Gueule-d-ange/qwen1.5b-sft-1k is a 1.5 billion parameter language model, fine-tuned from Qwen/Qwen2.5-1.5B. This model was trained with a learning rate of 2e-05 over 1 epoch using a total batch size of 128. Specific details regarding its primary differentiators, intended uses, and training data are currently unspecified.
Loading preview...
Model Overview
Gueule-d-ange/qwen1.5b-sft-1k is a fine-tuned variant of the Qwen/Qwen2.5-1.5B base model.
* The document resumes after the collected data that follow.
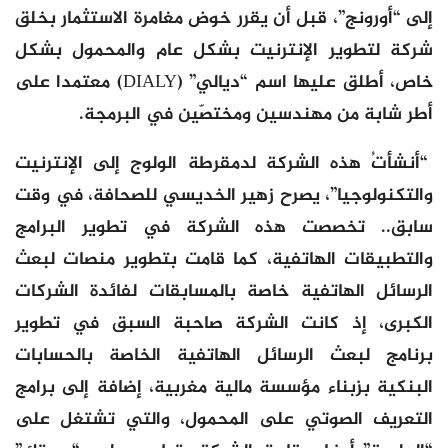
إلى “أورونج”، قبل أن يقرر خوض مغامرة الاستثمار بخلق
شركة لتطوير الإنترنيت بشكل عام والمحمول بشكل
خاص، أطلق عليها اسم “ديالي” (DIALY) معتمدا على
أطر شابة من مهندسين ومختصّين في البرمجة.
“أنشأتُ هذه الشركة لدمقرطة الولوج إلى الإنترنيت
والتكنولوجيا”، يصرح زهير الخديسي للصحافة، في وقت
سابق.. تخصصت هذه الشركة في تطوير البرامج
والتطبيقات الهاتفية، كما قامت بتطوير منصات لبعث
الرسائل الهاتفية خاصة بالمسابقات لفائدة الشركات
الكبرى، إذ كانت الشركة صاحبة السبق في تطوير
برنامج لبعث الرسائل الهاتفية الخاصة بالحسابات
البنكية بزبناء مؤسسة مالية مغربية، إضافة إلى برامج
التعريف الصوتي على المحمول، والتي تشتغل على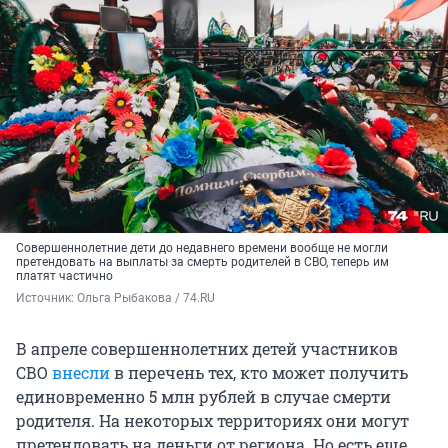
Совершеннолетние дети до недавнего времени вообще не могли
претендовать на выплаты за смерть родителей в СВО, теперь им
платят частично
Источник: 
Ольга Рыбакова / 74.RU
В апреле совершеннолетних детей участников
СВО
внесли
в перечень тех, кто может получить
единовременно 5 млн рублей в случае смерти
родителя. На некоторых территориях они могут
претендовать на деньги от региона. Но есть еще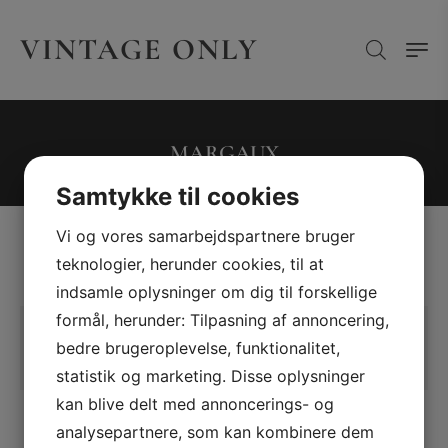
VINTAGE ONLY
MARGAUX
Samtykke til cookies
Vi og vores samarbejdspartnere bruger
teknologier, herunder cookies, til at
indsamle oplysninger om dig til forskellige
formål, herunder: Tilpasning af annoncering,
Der blev ikke fundet nogle varer, der
bedre brugeroplevelse, funktionalitet,
matcher dit valg.
statistik og marketing. Disse oplysninger
kan blive delt med annoncerings- og
analysepartnere, som kan kombinere dem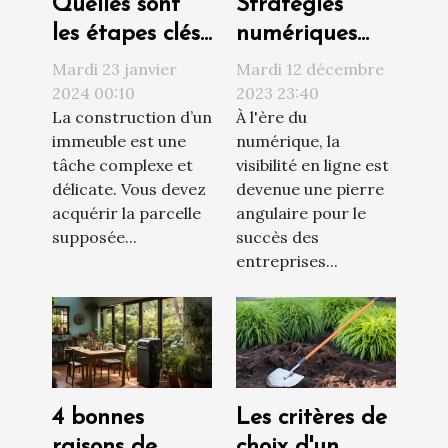
Quelles sont
Stratégies
les étapes clés
numériques
d’un projet de
innovantes
Mardi 23 janvier
Mardi 12 décembre
construction ?
pour
2024 00:10
2023 23:40
La construction d’un
À l'ère du
augmenter la
immeuble est une
numérique, la
visibilité d'une
tâche complexe et
visibilité en ligne est
entreprise
délicate. Vous devez
devenue une pierre
acquérir la parcelle
angulaire pour le
supposée...
succès des
entreprises...
4 bonnes
Les critères de
raisons de
choix d'un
This 1.5 billion parameter model was subjected to a single epoch of supervised fine-tuning.
Training Details
The training process utilized a learning rate of 2e-05 with an AdamW optimizer. Key hyperparameters included a total training batch size of 128 (achieved with a train_batch_size of 1 and gradient_accumulation_steps of 16) and mixed-precision training. The training was conducted on 8 devices, employing a cosine learning rate scheduler with a warmup ratio of 0.03.
Current Status
As of now, specific information regarding the dataset used for fine-tuning, the model's intended uses, limitations, and evaluation data is not publicly available. Users should exercise caution and conduct their own evaluations to determine suitability for specific applications.